I have a 14 year old macbook pro that barely works. I ended up getting an iPad pro to supplement my technical work (see “going paperless”), but it’s really not designed for technical work. There are some good native tools for basic python and web development if that is your thing, but support is limited for doing things like jumping on the command line and compiling bleeding edge libraries. Typically if you want to do something like that, you need to ssh into an external server or google colab or some other cloud server. If you don’t mind doing that kind of thing, then you can actually get pretty far. I’m a big fan of overleaf, for example, for collaborating on latex documents. That kind of cloud-based writing is amazing on a tablet.
The problem is, who wants to use a raspberry pi or other server workarounds just to use some standard tools that really should be native on a piece of hardware with that much juice? My blog uses as markdown and github. I don’t want to buy a nice gui git application just so I can “git push” a text file. Call me old fashioned, but I still prefer the command line when I git. But I like doing my creative writing on the tablet. It’s lightweight with a minimal interface that’s conducive to taking with me and letting the ideas flow.
Make Peace with the Lack of Features
Over a year of seeing what works well and what doesn’t, I had to do some real soul searching. I am okay with not having the tablet be my workhorse. After trying the raspberry pi, google colab and code-server workarounds, I have decided that it takes enough away from the experience that I don’t enjoy doing the actual building and developing on it. I end up spending too much effort fighting the tools. If you want a jack of all trades, get a surface or 2-in-1 type device. Windows is actually pretty legit now with WSL.
Lean into the Reading, Writing, and Creating - Limit the Extra
After a year of tinkering, I have settled in on a few great tools. I have also discovered some quite recently that inspired this post on my workflow. My advice for someone figuring out how to make an iPad work for them is to use it for the writing, reading, planning, and designing. Save the coding and building for elsewhere unless you find tools that you really like for your projects. I have listed a few of the other tools that can be useful in a pinch.
Blogs and Short Documents
Bear supports markdown. It’s what i’m using right now. I don’t subscribe or anything so I don’t have sync support. I keep documents short lived in Bear. It’s meant to be somewhat of a staging area for stuff that I want to write quickly and move to a longer-lasting venue like my blog or another app.
Novels or Longer Literature
Scrivener is excellent for longer prose like novels or memoirs that is easier to write in chunks and stitch together. My brain fires ideas for multiple sections all the time when i’m writing. Scrivener let’s you write them all in any order you want and in separate sections (files) that can be reordered as you see fit and organized into chapters or other groupings however you want. I tried using the built-in notes app for a while, but it makes reordering too cumbersome. Finally, the file sync with dropbox works very well.
Remote File Edits
I found Koder to work pretty well for jumping into my pi using sftp for some quick code editing. I still don’t love it, but it works. Using ssh command line itself doesn’t work very well. The colors and syntax get messed up. It has some syntax highlighting. I don’t love it, but for firing up remote files it works pretty well.

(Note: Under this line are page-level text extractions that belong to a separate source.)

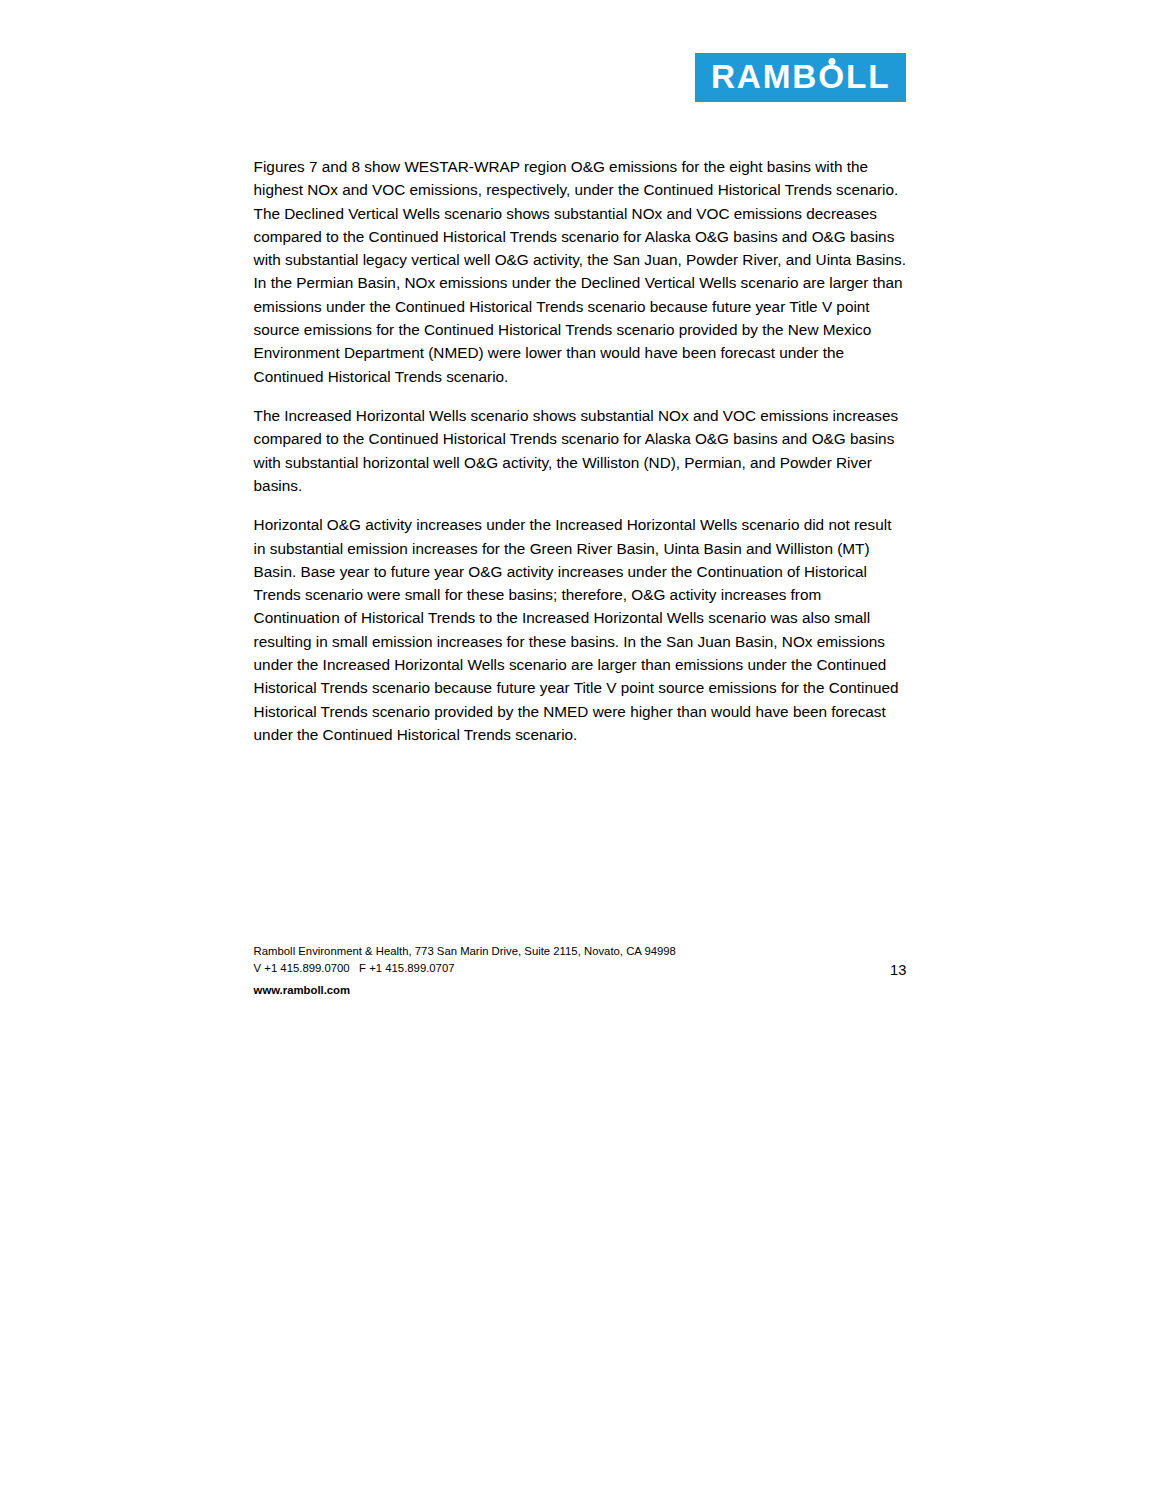RAMBOLL
Figures 7 and 8 show WESTAR-WRAP region O&G emissions for the eight basins with the highest NOx and VOC emissions, respectively, under the Continued Historical Trends scenario. The Declined Vertical Wells scenario shows substantial NOx and VOC emissions decreases compared to the Continued Historical Trends scenario for Alaska O&G basins and O&G basins with substantial legacy vertical well O&G activity, the San Juan, Powder River, and Uinta Basins. In the Permian Basin, NOx emissions under the Declined Vertical Wells scenario are larger than emissions under the Continued Historical Trends scenario because future year Title V point source emissions for the Continued Historical Trends scenario provided by the New Mexico Environment Department (NMED) were lower than would have been forecast under the Continued Historical Trends scenario.
The Increased Horizontal Wells scenario shows substantial NOx and VOC emissions increases compared to the Continued Historical Trends scenario for Alaska O&G basins and O&G basins with substantial horizontal well O&G activity, the Williston (ND), Permian, and Powder River basins.
Horizontal O&G activity increases under the Increased Horizontal Wells scenario did not result in substantial emission increases for the Green River Basin, Uinta Basin and Williston (MT) Basin. Base year to future year O&G activity increases under the Continuation of Historical Trends scenario were small for these basins; therefore, O&G activity increases from Continuation of Historical Trends to the Increased Horizontal Wells scenario was also small resulting in small emission increases for these basins. In the San Juan Basin, NOx emissions under the Increased Horizontal Wells scenario are larger than emissions under the Continued Historical Trends scenario because future year Title V point source emissions for the Continued Historical Trends scenario provided by the NMED were higher than would have been forecast under the Continued Historical Trends scenario.
Ramboll Environment & Health, 773 San Marin Drive, Suite 2115, Novato, CA 94998
V +1 415.899.0700 F +1 415.899.0707
www.ramboll.com
13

Termius works great for a quick remote connect over ssh in a free package. I moved away from doing this kind of thing, but it does the job.
PDF Viewer is by far the best app for reading and annotating PDFs. It saves right away and sync with iCloud or Dropbox works quite well if you have a premium Dropbox account. It has the color inversion for eye fatigue, and overall is the best of the bunch I have tried.

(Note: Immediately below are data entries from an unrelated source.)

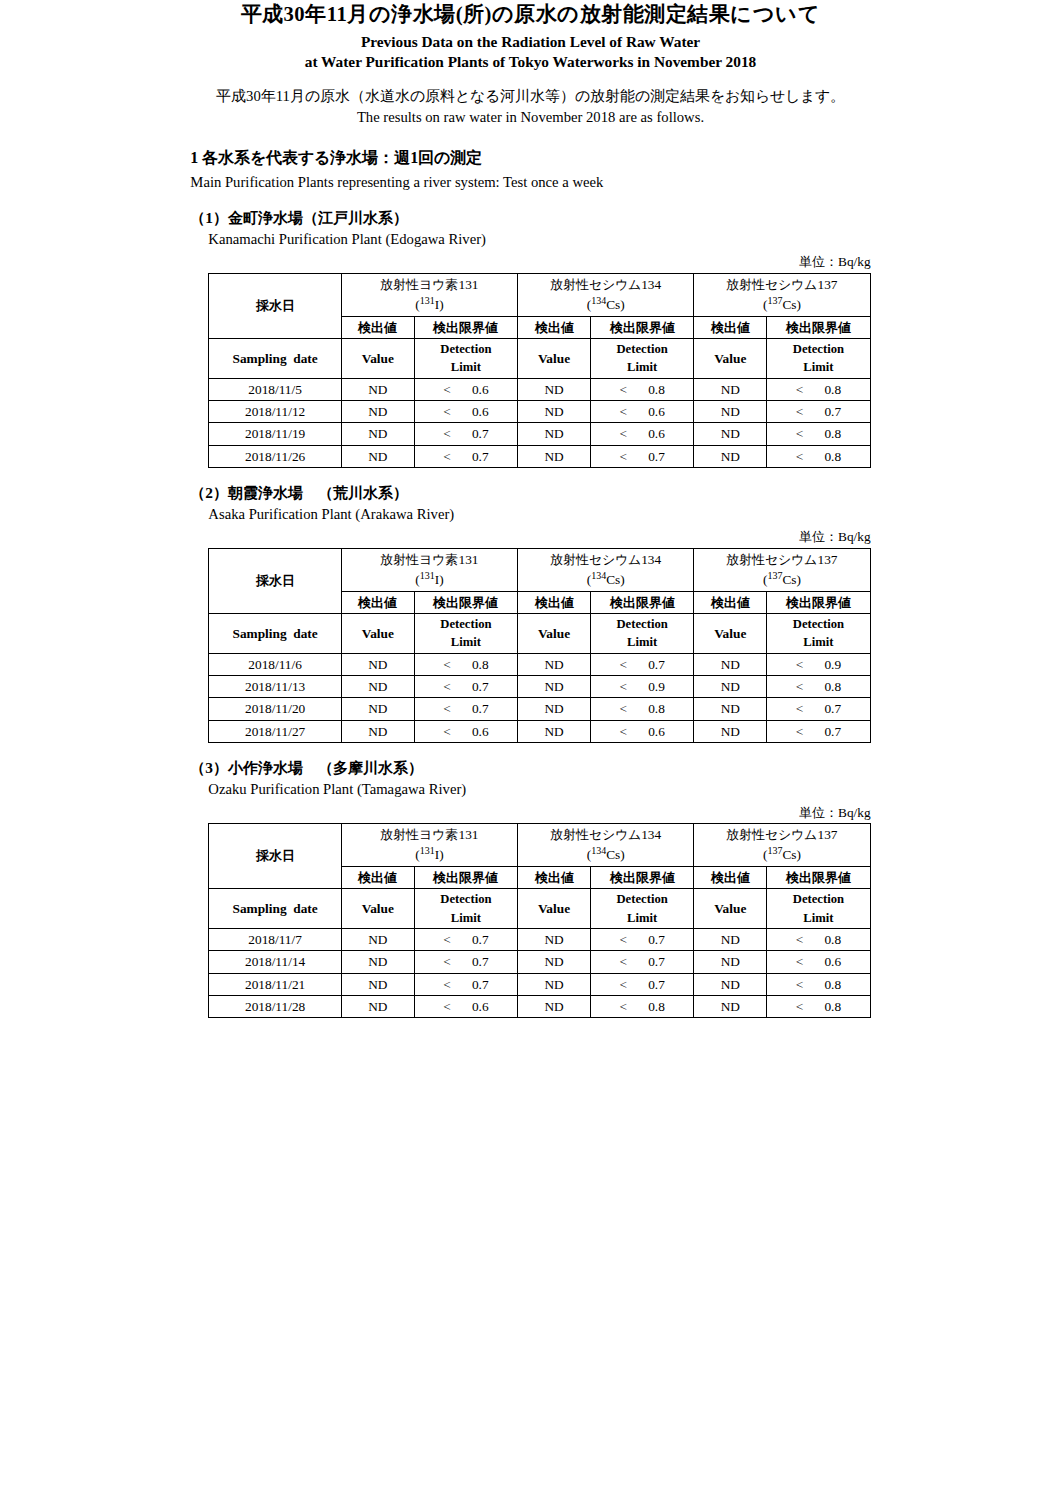平成30年11月の浄水場(所)の原水の放射能測定結果について
Previous Data on the Radiation Level of Raw Water
at Water Purification Plants of Tokyo Waterworks in November 2018
平成30年11月の原水（水道水の原料となる河川水等）の放射能の測定結果をお知らせします。 The results on raw water in November 2018 are as follows.
1 各水系を代表する浄水場：週1回の測定
Main Purification Plants representing a river system: Test once a week
（1）金町浄水場（江戸川水系）
Kanamachi Purification Plant (Edogawa River)
単位：Bq/kg
| 採水日 | 放射性ヨウ素131 ( 131 I) | 放射性セシウム134 ( 134 Cs) | 放射性セシウム137 ( 137 Cs) |
| --- | --- | --- | --- |
| 検出値 | 検出限界値 | 検出値 | 検出限界値 | 検出値 | 検出限界値 |
| Sampling date | Value | Detection Limit | Value | Detection Limit | Value | Detection Limit |
| 2018/11/5 | ND | < 0.6 | ND | < 0.8 | ND | < 0.8 |
| 2018/11/12 | ND | < 0.6 | ND | < 0.6 | ND | < 0.7 |
| 2018/11/19 | ND | < 0.7 | ND | < 0.6 | ND | < 0.8 |
| 2018/11/26 | ND | < 0.7 | ND | < 0.7 | ND | < 0.8 |
（2）朝霞浄水場　（荒川水系）
Asaka Purification Plant (Arakawa River)
単位：Bq/kg
| 採水日 | 放射性ヨウ素131 ( 131 I) | 放射性セシウム134 ( 134 Cs) | 放射性セシウム137 ( 137 Cs) |
| --- | --- | --- | --- |
| 検出値 | 検出限界値 | 検出値 | 検出限界値 | 検出値 | 検出限界値 |
| Sampling date | Value | Detection Limit | Value | Detection Limit | Value | Detection Limit |
| 2018/11/6 | ND | < 0.8 | ND | < 0.7 | ND | < 0.9 |
| 2018/11/13 | ND | < 0.7 | ND | < 0.9 | ND | < 0.8 |
| 2018/11/20 | ND | < 0.7 | ND | < 0.8 | ND | < 0.7 |
| 2018/11/27 | ND | < 0.6 | ND | < 0.6 | ND | < 0.7 |
（3）小作浄水場　（多摩川水系）
Ozaku Purification Plant (Tamagawa River)
単位：Bq/kg
| 採水日 | 放射性ヨウ素131 ( 131 I) | 放射性セシウム134 ( 134 Cs) | 放射性セシウム137 ( 137 Cs) |
| --- | --- | --- | --- |
| 検出値 | 検出限界値 | 検出値 | 検出限界値 | 検出値 | 検出限界値 |
| Sampling date | Value | Detection Limit | Value | Detection Limit | Value | Detection Limit |
| 2018/11/7 | ND | < 0.7 | ND | < 0.7 | ND | < 0.8 |
| 2018/11/14 | ND | < 0.7 | ND | < 0.7 | ND | < 0.6 |
| 2018/11/21 | ND | < 0.7 | ND | < 0.7 | ND | < 0.8 |
| 2018/11/28 | ND | < 0.6 | ND | < 0.8 | ND | < 0.8 |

I use the built in Notes app for this. Hit the little camera button at the top and touch scan. It works very well.
After scanning, you might want to email something with sensitive data. If you’re on a legit Mac, then exporting from ** Preview** gives you the encryption option. However, the built in tools don’t give you the encryption option and most of the pdf apps that encrypt are either janky, riddles with ads, or require a subscription. I finally found one I like that is simple, free, and does the trick: QuickSecure.

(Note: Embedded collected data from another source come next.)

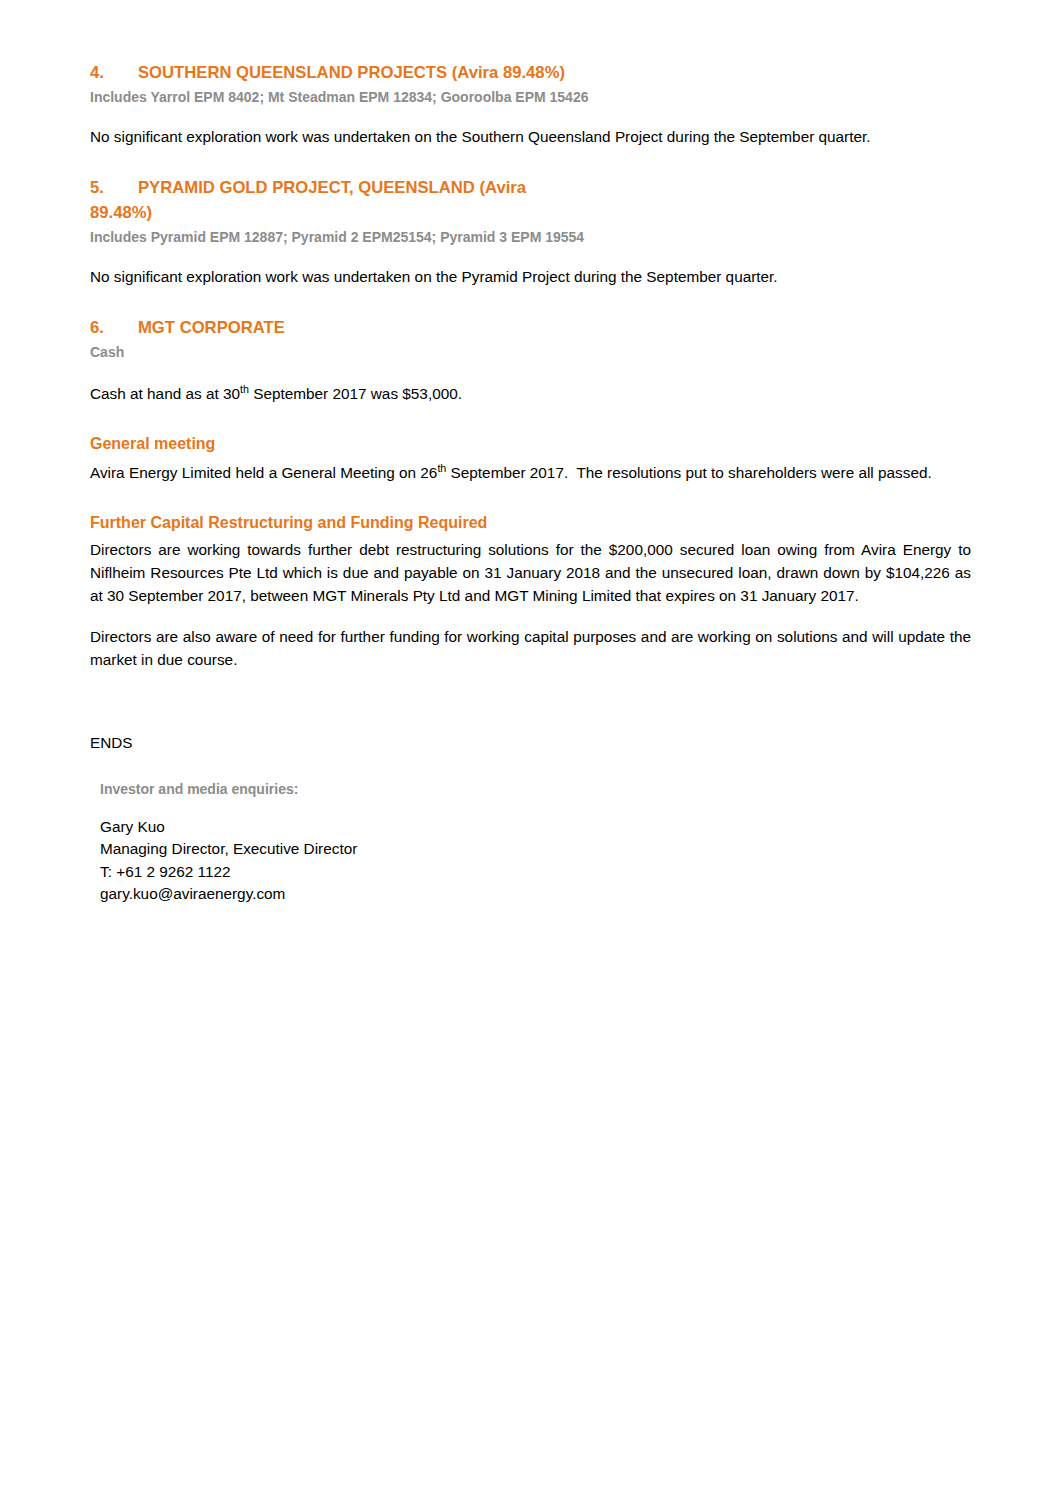4. SOUTHERN QUEENSLAND PROJECTS (Avira 89.48%)
Includes Yarrol EPM 8402; Mt Steadman EPM 12834; Gooroolba EPM 15426
No significant exploration work was undertaken on the Southern Queensland Project during the September quarter.
5. PYRAMID GOLD PROJECT, QUEENSLAND (Avira
89.48%)
Includes Pyramid EPM 12887; Pyramid 2 EPM25154; Pyramid 3 EPM 19554
No significant exploration work was undertaken on the Pyramid Project during the September quarter.
6. MGT CORPORATE
Cash
Cash at hand as at 30th September 2017 was $53,000.
General meeting
Avira Energy Limited held a General Meeting on 26th September 2017. The resolutions put to shareholders were all passed.
Further Capital Restructuring and Funding Required
Directors are working towards further debt restructuring solutions for the $200,000 secured loan owing from Avira Energy to Niflheim Resources Pte Ltd which is due and payable on 31 January 2018 and the unsecured loan, drawn down by $104,226 as at 30 September 2017, between MGT Minerals Pty Ltd and MGT Mining Limited that expires on 31 January 2017.
Directors are also aware of need for further funding for working capital purposes and are working on solutions and will update the market in due course.
ENDS
Investor and media enquiries:
Gary Kuo
Managing Director, Executive Director
T: +61 2 9262 1122
gary.kuo@aviraenergy.com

Actual git, finally (and bonus, vim)!
So here it is, I found an app called ish that emulates linux on the ipad. Use that, then install git, vim, and whatever else you like to use that is supported. It even supports Vundle for vim which was a nice surprise and the colors work for themes and syntax highlighting. I wouldn’t try to use it as some kind of virtual machine for actual computing, but it lets me push changes to my blog using the command line, which makes me happy :D. You can even install python. Go crazy. It’s the simple things.